Requirement: Below is a listing. Set down exactly the lines from the one containing "ring pip: (758, 37)" through the one containing "pinky tip: (685, 140)", both ends included, and leave out the rest.

Data excerpts:
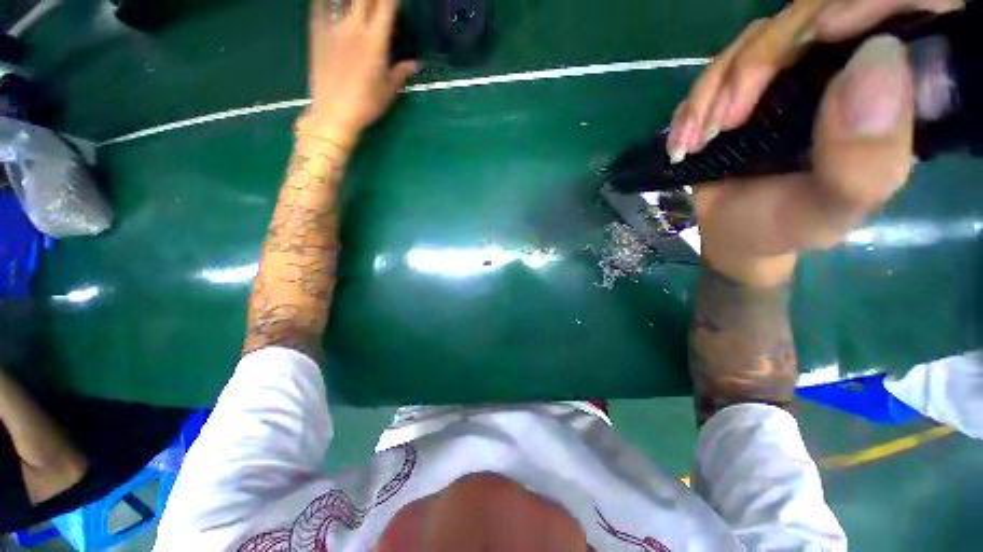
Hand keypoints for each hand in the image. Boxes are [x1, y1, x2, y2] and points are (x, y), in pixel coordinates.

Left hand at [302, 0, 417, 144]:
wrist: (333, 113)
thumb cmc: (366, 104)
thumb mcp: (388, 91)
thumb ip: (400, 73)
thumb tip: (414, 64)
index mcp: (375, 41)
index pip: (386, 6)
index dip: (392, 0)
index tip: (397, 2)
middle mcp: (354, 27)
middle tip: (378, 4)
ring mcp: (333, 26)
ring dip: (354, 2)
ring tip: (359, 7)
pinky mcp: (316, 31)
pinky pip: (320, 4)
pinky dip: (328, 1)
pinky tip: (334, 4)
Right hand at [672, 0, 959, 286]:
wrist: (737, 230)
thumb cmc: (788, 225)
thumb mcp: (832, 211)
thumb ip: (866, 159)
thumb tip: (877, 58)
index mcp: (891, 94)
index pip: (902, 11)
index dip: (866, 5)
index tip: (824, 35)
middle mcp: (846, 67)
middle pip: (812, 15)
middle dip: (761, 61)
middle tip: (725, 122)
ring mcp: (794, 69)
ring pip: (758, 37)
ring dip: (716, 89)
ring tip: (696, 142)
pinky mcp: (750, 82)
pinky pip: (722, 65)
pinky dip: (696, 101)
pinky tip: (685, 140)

...

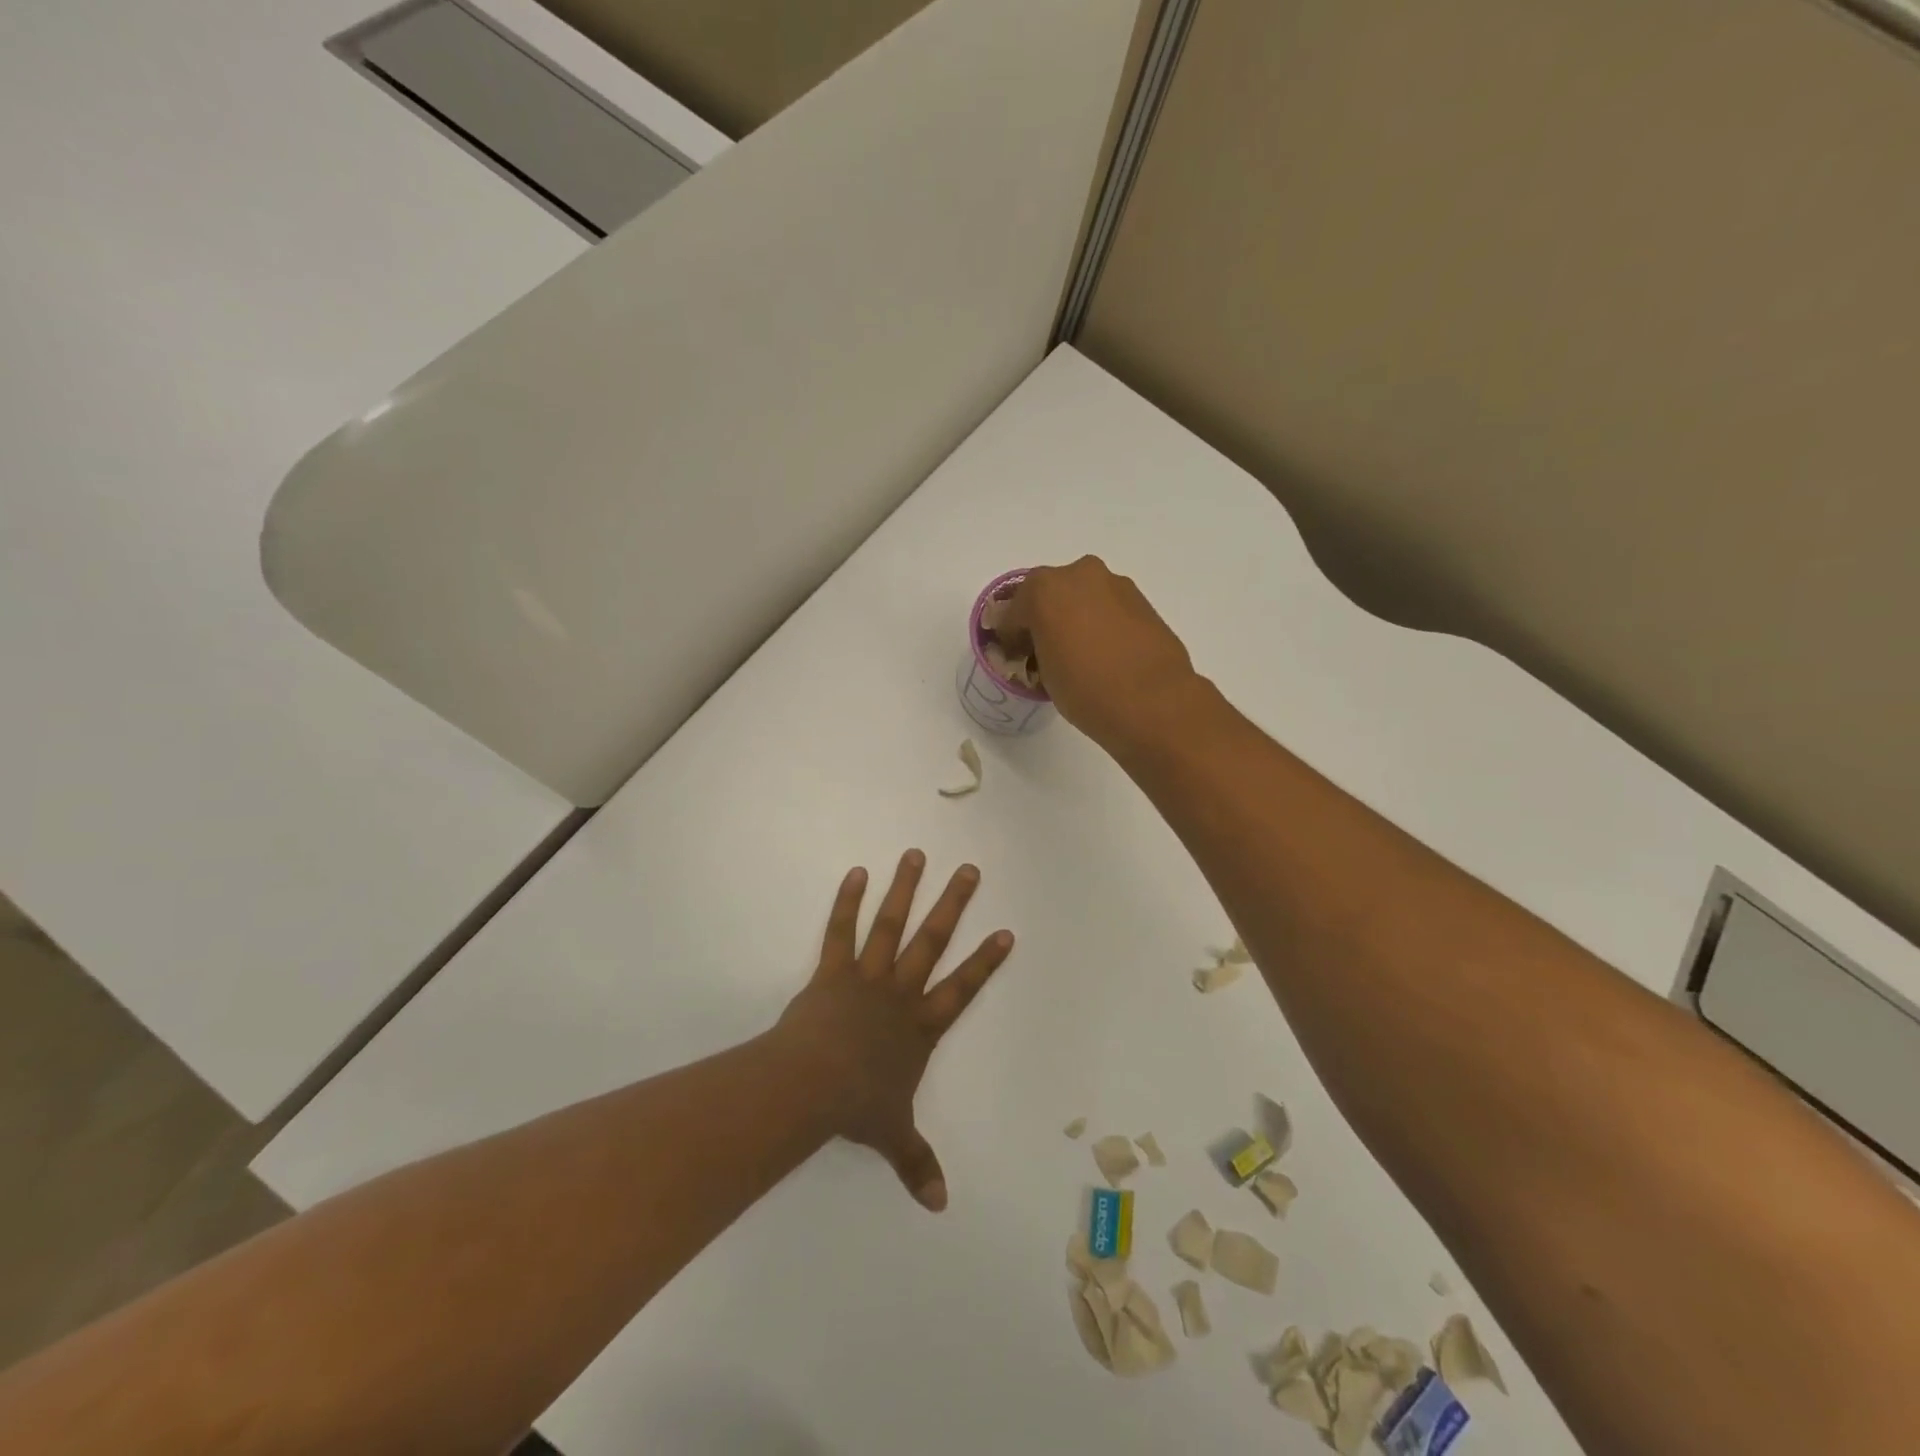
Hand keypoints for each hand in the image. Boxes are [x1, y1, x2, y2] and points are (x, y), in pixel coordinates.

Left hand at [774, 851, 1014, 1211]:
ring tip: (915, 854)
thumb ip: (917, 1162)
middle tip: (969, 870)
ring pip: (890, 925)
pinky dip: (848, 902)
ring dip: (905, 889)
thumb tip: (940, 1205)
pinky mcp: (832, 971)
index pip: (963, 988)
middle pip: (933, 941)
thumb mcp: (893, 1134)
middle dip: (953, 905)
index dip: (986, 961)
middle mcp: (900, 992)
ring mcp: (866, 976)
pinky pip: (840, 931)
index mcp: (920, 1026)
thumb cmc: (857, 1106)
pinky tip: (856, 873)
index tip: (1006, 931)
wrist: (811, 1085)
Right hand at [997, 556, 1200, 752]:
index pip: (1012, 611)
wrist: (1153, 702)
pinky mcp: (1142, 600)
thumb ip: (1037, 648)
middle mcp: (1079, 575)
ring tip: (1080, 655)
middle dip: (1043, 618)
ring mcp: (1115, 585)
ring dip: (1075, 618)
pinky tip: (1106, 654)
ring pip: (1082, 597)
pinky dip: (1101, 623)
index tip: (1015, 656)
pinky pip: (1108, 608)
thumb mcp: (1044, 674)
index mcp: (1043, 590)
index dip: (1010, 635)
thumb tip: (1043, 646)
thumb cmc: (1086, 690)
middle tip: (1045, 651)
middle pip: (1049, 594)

---

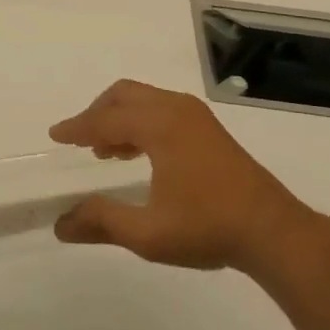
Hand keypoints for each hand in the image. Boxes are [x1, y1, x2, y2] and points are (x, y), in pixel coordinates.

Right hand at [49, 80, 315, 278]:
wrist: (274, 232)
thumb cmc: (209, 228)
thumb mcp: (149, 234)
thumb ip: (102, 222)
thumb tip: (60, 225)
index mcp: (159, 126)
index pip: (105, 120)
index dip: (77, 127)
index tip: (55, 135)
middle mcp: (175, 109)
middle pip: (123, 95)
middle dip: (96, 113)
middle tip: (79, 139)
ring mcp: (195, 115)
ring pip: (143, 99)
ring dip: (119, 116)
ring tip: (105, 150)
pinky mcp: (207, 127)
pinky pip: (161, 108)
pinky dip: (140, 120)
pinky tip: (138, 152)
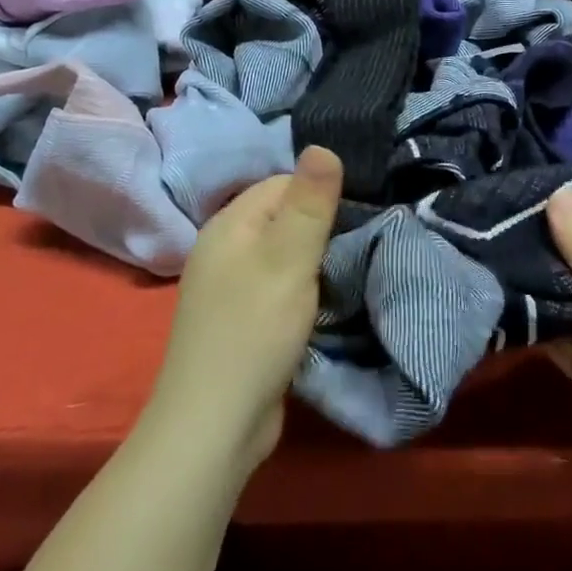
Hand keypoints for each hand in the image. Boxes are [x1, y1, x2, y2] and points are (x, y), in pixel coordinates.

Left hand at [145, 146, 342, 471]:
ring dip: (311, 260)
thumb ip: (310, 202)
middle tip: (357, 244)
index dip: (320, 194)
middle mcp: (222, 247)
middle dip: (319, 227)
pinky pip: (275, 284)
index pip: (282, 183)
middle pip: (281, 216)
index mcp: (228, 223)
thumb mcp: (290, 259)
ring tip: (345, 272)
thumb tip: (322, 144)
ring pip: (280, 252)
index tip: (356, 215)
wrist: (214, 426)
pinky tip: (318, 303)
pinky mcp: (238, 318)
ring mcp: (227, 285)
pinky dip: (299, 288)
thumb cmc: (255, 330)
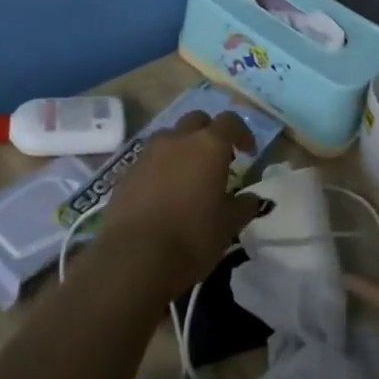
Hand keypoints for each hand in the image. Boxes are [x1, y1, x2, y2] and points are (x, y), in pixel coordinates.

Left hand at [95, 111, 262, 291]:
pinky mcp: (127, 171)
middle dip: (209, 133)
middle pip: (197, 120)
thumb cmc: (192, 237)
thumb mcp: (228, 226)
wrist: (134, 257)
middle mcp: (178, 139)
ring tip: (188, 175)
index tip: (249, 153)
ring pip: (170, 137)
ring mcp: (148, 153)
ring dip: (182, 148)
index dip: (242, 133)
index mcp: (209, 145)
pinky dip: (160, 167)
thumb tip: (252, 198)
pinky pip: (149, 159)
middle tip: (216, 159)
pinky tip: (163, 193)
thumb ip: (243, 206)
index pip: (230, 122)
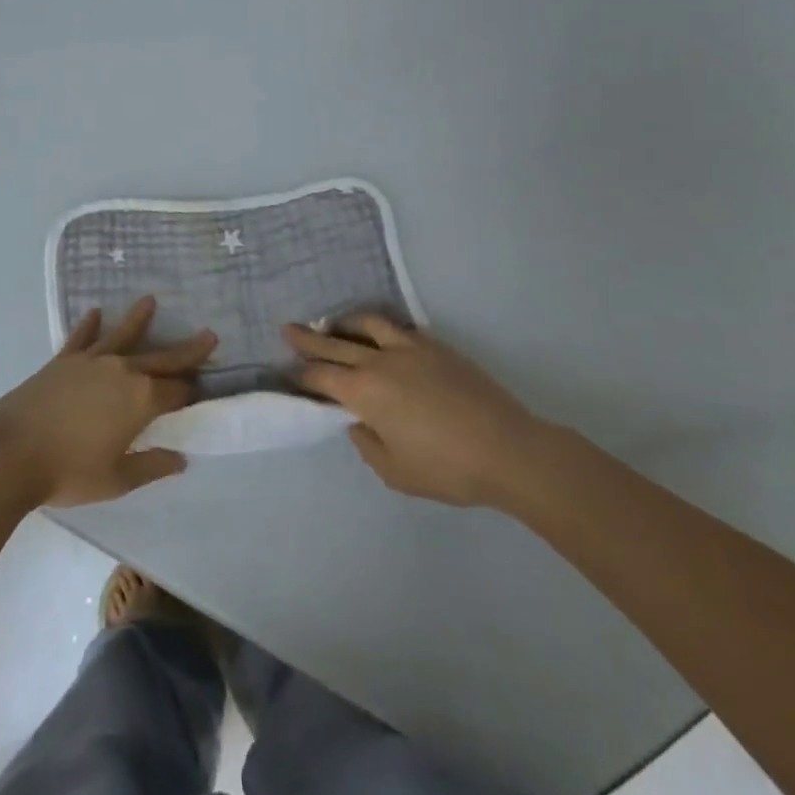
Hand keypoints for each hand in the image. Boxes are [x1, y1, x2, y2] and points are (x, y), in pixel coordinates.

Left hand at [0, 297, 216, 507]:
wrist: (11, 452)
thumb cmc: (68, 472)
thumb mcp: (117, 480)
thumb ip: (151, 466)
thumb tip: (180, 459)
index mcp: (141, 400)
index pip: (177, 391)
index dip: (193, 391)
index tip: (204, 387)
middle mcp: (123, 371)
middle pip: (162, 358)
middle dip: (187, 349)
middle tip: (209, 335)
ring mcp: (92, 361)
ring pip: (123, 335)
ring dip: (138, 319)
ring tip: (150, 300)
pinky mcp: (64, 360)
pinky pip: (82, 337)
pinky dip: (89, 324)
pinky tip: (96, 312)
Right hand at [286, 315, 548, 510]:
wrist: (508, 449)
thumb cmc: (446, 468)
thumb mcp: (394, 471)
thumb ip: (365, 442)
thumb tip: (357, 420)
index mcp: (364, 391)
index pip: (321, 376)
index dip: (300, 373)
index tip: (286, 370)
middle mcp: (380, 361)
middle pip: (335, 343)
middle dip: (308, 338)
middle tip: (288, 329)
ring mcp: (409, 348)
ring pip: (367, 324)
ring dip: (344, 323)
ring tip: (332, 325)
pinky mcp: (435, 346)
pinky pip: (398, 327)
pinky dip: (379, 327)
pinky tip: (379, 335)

Task output:
ring pip: (758, 37)
ring dip: (716, 89)
ring tip: (696, 142)
pinky mcp: (750, 82)
pinky pip: (722, 65)
pinky dip: (696, 101)
pinky tip: (685, 140)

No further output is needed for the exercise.